Source data:

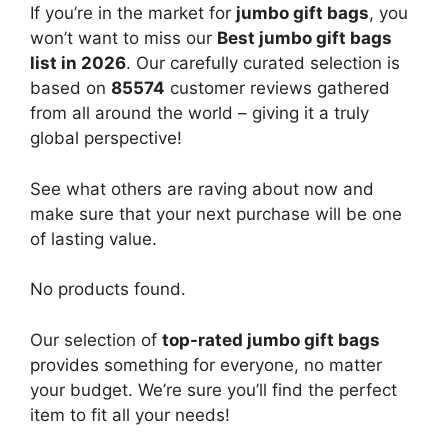
If you’re in the market for
jumbo gift bags
, you
won’t want to miss our
Best jumbo gift bags
list in 2026
. Our carefully curated selection is
based on
85574
customer reviews gathered
from all around the world – giving it a truly
global perspective!
See what others are raving about now and
make sure that your next purchase will be one
of lasting value.
No products found.
Our selection of
top-rated jumbo gift bags
provides something for everyone, no matter
your budget. We’re sure you’ll find the perfect
item to fit all your needs!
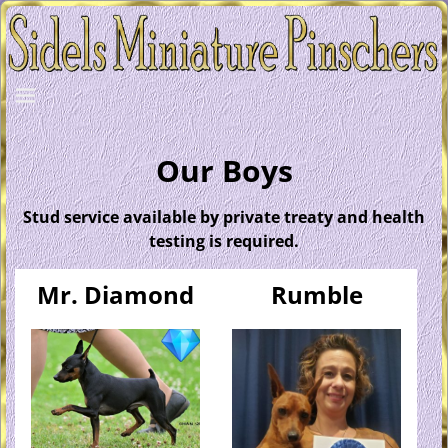
Our Boys
Stud service available by private treaty and health
testing is required.
Mr. Diamond
Rumble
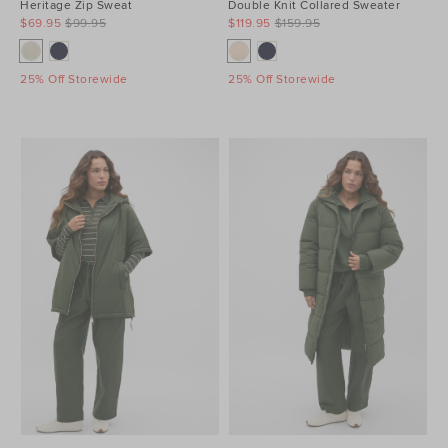
Heritage Zip Sweat
Double Knit Collared Sweater
$69.95
$99.95
$119.95
$159.95
25% Off Storewide
25% Off Storewide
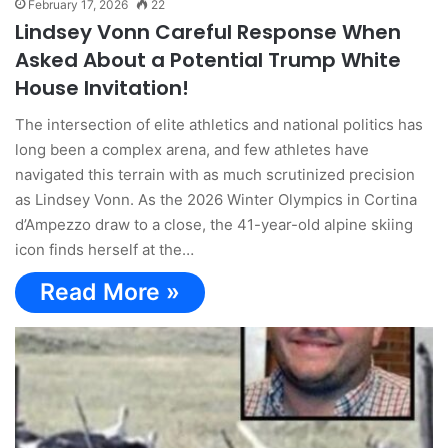
February 17, 2026
22
Lindsey Vonn Careful Response When
Asked About a Potential Trump White
House Invitation!
The intersection of elite athletics and national politics has
long been a complex arena, and few athletes have
navigated this terrain with as much scrutinized precision
as Lindsey Vonn. As the 2026 Winter Olympics in Cortina
d’Ampezzo draw to a close, the 41-year-old alpine skiing
icon finds herself at the…
Read More »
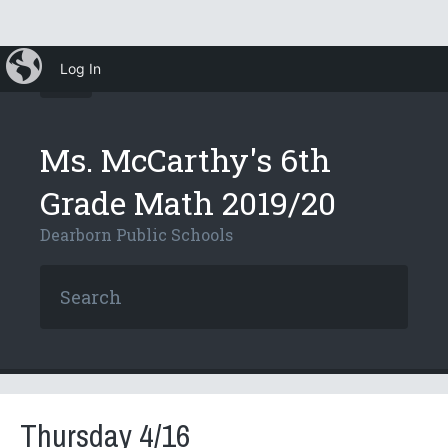
iBlog
Log In
Ms. McCarthy's 6th
Grade Math 2019/20
Dearborn Public Schools
Thursday 4/16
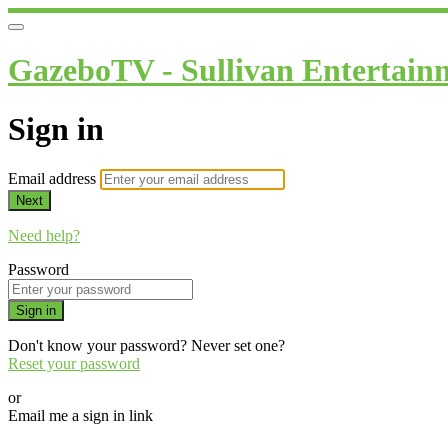
GazeboTV - Sullivan Entertain
Sign in
Email address
Next
Need help?
Password
Sign in
Don't know your password? Never set one?
Reset your password
or
Email me a sign in link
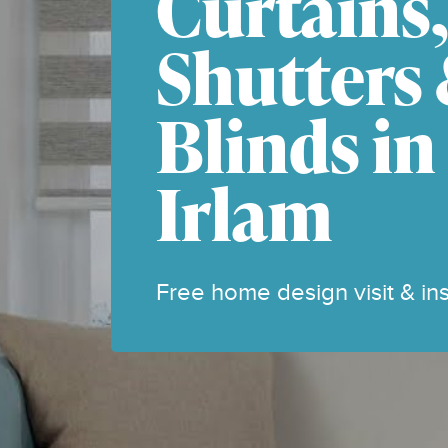
Curtains
Shutters
Blinds in
Irlam
Free home design visit & inst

● Exercise aim: Using the data above, repeat exactly the lines that begin at the line with "Lindsey Vonn Careful Response When" and end at the line with "d’Ampezzo draw to", both ends included.

● Solution to the problem:
Lindsey Vonn Careful Response When
Asked About a Potential Trump White
House Invitation!
The intersection of elite athletics and national politics has
long been a complex arena, and few athletes have
navigated this terrain with as much scrutinized precision
as Lindsey Vonn. As the 2026 Winter Olympics in Cortina
d’Ampezzo draw to a close, the 41-year-old alpine skiing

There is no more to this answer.